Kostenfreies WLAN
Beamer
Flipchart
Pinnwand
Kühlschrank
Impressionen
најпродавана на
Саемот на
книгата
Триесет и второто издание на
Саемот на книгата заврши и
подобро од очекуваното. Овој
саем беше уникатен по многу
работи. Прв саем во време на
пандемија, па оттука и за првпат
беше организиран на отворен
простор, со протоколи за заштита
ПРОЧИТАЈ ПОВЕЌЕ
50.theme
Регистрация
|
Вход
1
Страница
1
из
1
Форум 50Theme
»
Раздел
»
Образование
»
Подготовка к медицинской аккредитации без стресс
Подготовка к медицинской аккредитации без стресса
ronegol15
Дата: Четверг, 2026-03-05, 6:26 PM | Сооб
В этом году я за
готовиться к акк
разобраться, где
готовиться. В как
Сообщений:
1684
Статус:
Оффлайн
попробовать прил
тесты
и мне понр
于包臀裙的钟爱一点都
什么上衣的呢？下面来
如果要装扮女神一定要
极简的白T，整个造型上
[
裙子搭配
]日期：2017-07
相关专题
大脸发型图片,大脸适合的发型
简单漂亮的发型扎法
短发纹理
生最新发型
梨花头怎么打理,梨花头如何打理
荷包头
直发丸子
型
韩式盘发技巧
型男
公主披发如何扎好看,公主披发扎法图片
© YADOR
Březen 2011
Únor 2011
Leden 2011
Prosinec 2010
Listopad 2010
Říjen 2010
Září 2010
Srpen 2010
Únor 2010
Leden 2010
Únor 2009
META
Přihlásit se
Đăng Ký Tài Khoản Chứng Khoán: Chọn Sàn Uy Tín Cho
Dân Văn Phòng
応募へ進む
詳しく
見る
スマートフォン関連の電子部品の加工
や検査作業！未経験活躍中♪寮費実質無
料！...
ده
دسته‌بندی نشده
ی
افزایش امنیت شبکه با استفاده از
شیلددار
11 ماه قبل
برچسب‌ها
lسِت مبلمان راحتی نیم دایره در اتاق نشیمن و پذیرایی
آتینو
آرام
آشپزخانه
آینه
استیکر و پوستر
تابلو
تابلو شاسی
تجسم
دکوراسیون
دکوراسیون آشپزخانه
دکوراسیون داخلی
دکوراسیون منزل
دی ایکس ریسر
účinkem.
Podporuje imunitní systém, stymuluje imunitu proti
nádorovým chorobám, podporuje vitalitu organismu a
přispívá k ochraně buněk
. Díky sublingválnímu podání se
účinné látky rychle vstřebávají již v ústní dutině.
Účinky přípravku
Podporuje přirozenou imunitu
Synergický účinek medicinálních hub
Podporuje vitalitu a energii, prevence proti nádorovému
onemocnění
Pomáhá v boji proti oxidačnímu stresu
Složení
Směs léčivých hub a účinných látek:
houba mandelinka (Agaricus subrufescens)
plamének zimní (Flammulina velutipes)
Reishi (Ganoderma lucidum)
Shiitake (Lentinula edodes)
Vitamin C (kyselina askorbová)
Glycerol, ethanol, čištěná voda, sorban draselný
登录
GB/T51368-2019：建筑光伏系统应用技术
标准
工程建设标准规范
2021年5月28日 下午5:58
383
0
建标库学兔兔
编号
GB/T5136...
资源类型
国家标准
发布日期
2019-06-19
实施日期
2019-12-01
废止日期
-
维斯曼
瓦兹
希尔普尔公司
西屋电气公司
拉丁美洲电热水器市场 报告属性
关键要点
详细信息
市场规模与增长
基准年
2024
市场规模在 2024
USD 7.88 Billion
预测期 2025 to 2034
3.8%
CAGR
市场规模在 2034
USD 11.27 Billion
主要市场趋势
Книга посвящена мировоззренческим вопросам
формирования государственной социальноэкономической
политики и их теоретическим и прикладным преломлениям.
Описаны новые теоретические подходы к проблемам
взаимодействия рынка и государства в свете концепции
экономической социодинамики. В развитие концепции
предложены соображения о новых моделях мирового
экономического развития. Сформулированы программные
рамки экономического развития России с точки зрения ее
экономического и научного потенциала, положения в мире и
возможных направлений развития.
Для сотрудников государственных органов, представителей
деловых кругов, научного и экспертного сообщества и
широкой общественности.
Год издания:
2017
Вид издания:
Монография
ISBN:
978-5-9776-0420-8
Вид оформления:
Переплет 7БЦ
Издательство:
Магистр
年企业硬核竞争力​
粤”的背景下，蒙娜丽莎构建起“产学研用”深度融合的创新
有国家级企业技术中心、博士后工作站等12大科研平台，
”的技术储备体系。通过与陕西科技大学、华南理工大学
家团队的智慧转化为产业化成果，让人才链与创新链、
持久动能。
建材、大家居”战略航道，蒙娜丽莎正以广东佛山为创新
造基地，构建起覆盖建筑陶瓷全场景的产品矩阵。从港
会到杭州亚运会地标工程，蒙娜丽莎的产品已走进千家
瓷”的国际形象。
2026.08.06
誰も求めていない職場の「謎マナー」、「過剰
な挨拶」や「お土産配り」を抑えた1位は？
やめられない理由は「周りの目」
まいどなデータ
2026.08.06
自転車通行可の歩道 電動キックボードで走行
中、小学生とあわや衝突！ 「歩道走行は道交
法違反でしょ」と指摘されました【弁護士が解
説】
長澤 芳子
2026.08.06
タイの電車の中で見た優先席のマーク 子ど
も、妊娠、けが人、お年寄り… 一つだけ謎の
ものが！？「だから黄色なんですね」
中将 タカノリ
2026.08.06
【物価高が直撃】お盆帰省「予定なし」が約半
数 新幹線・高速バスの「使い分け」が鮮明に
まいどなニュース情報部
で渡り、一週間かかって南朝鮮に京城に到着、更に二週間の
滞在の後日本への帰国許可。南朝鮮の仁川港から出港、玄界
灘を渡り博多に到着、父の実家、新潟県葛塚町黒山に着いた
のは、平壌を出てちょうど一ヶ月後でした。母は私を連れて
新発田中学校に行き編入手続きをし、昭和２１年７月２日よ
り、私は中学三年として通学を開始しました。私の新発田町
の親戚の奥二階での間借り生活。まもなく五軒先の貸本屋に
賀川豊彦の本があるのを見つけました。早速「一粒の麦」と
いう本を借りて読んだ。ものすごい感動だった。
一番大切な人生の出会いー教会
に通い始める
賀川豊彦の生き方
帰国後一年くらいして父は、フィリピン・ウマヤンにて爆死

How to complete this task
Retype the material above, line by line, exactly.

Result of the task
Kostenfreies WLAN
Beamer
Flipchart
Pinnwand
Kühlschrank
Impressionen
најпродавана на
Саемот на
книгата
Триесет и второто издание на
Саемот на книгата заврши и
подобро од очекуваното. Овој
саем беше уникатен по многу
работи. Прв саем во време на
пандемија, па оттука и за првпат
беше организиран на отворен
простор, со протоколи за заштита
ПРОЧИТАЈ ПОВЕЌЕ
50.theme
Регистрация
|
Вход
1
Страница
1
из
1
Форум 50Theme
»
Раздел
»
Образование
»
Подготовка к медицинской аккредитации без стресс
Подготовка к медицинской аккредитации без стресса
ronegol15
Дата: Четверг, 2026-03-05, 6:26 PM | Сооб
В этом году я за
готовиться к акк
разобраться, где
готовиться. В как
Сообщений:
1684
Статус:
Оффлайн
попробовать прил
тесты
и мне понр
于包臀裙的钟爱一点都
什么上衣的呢？下面来
如果要装扮女神一定要
极简的白T，整个造型上
[
裙子搭配
]日期：2017-07
相关专题
大脸发型图片,大脸适合的发型
简单漂亮的发型扎法
短发纹理
生最新发型
梨花头怎么打理,梨花头如何打理
荷包头
直发丸子
型
韩式盘发技巧
型男
公主披发如何扎好看,公主披发扎法图片
© YADOR
Březen 2011
Únor 2011
Leden 2011
Prosinec 2010
Listopad 2010
Říjen 2010
Září 2010
Srpen 2010
Únor 2010
Leden 2010
Únor 2009
META
Přihlásit se
Đăng Ký Tài Khoản Chứng Khoán: Chọn Sàn Uy Tín Cho
Dân Văn Phòng
応募へ進む
詳しく
見る
スマートフォン関連の電子部品の加工
や検査作業！未経験活躍中♪寮費実質無
料！...
ده
دسته‌بندی نشده
ی
افزایش امنیت شبکه با استفاده از
شیلددار
11 ماه قبل
برچسب‌ها
lسِت مبلمان راحتی نیم دایره در اتاق نشیمن و پذیرایی
آتینو
آرام
آشپزخانه
آینه
استیکر و پوستر
تابلو
تابلو شاسی
تجسم
دکوراسیون
دکوراسیون آشپزخانه
دکوراسیون داخلی
دکوراسیون منزل
دی ایکس ریسر
účinkem.
Podporuje imunitní systém, stymuluje imunitu proti
nádorovým chorobám, podporuje vitalitu organismu a
přispívá k ochraně buněk
. Díky sublingválnímu podání se
účinné látky rychle vstřebávají již v ústní dutině.
Účinky přípravku
Podporuje přirozenou imunitu
Synergický účinek medicinálních hub
Podporuje vitalitu a energii, prevence proti nádorovému
onemocnění
Pomáhá v boji proti oxidačnímu stresu
Složení
Směs léčivých hub a účinných látek:
houba mandelinka (Agaricus subrufescens)
plamének zimní (Flammulina velutipes)
Reishi (Ganoderma lucidum)
Shiitake (Lentinula edodes)
Vitamin C (kyselina askorbová)
Glycerol, ethanol, čištěná voda, sorban draselný
登录
GB/T51368-2019：建筑光伏系统应用技术
标准
工程建设标准规范
2021年5月28日 下午5:58
383
0
建标库学兔兔
编号
GB/T5136...
资源类型
国家标准
发布日期
2019-06-19
实施日期
2019-12-01
废止日期
-
维斯曼
瓦兹
希尔普尔公司
西屋电气公司
拉丁美洲电热水器市场 报告属性
关键要点
详细信息
市场规模与增长
基准年
2024
市场规模在 2024
USD 7.88 Billion
预测期 2025 to 2034
3.8%
CAGR
市场规模在 2034
USD 11.27 Billion
主要市场趋势
Книга посвящена мировоззренческим вопросам
формирования государственной социальноэкономической
политики и их теоретическим и прикладным преломлениям.
Описаны новые теоретические подходы к проблемам
взаимодействия рынка и государства в свете концепции
экономической социодинамики. В развитие концепции
предложены соображения о новых моделях мирового
экономического развития. Сформулированы программные
рамки экономического развития России с точки зрения ее
экономического и научного потенциала, положения в мире и
возможных направлений развития.
Для сотрудников государственных органов, представителей
деловых кругов, научного и экспертного сообщества и
широкой общественности.
Год издания:
2017
Вид издания:
Монография
ISBN:
978-5-9776-0420-8
Вид оформления:
Переплет 7БЦ
Издательство:
Магистр
年企业硬核竞争力​
粤”的背景下，蒙娜丽莎构建起“产学研用”深度融合的创新
有国家级企业技术中心、博士后工作站等12大科研平台，
”的技术储备体系。通过与陕西科技大学、华南理工大学
家团队的智慧转化为产业化成果，让人才链与创新链、
持久动能。
建材、大家居”战略航道，蒙娜丽莎正以广东佛山为创新
造基地，构建起覆盖建筑陶瓷全场景的产品矩阵。从港
会到杭州亚运会地标工程，蒙娜丽莎的产品已走进千家
瓷”的国际形象。
2026.08.06
誰も求めていない職場の「謎マナー」、「過剰
な挨拶」や「お土産配り」を抑えた1位は？
やめられない理由は「周りの目」
まいどなデータ
2026.08.06
自転車通行可の歩道 電動キックボードで走行
中、小学生とあわや衝突！ 「歩道走行は道交
法違反でしょ」と指摘されました【弁護士が解
説】
長澤 芳子
2026.08.06
タイの電車の中で見た優先席のマーク 子ど
も、妊娠、けが人、お年寄り… 一つだけ謎の
ものが！？「だから黄色なんですね」
中将 タカノリ
2026.08.06
【物価高が直撃】お盆帰省「予定なし」が約半
数 新幹線・高速バスの「使い分け」が鮮明に
まいどなニュース情報部
で渡り、一週間かかって南朝鮮に京城に到着、更に二週間の
滞在の後日本への帰国許可。南朝鮮の仁川港から出港、玄界
灘を渡り博多に到着、父の実家、新潟県葛塚町黒山に着いた
のは、平壌を出てちょうど一ヶ月後でした。母は私を連れて
新発田中学校に行き編入手続きをし、昭和２１年７月２日よ
り、私は中学三年として通学を開始しました。私の新発田町
の親戚の奥二階での間借り生活。まもなく五軒先の貸本屋に
賀川豊彦の本があるのを見つけました。早速「一粒の麦」と
いう本を借りて読んだ。ものすごい感動だった。
一番大切な人生の出会いー教会
に通い始める
賀川豊彦の生き方
帰国後一年くらいして父は、フィリピン・ウマヤンにて爆死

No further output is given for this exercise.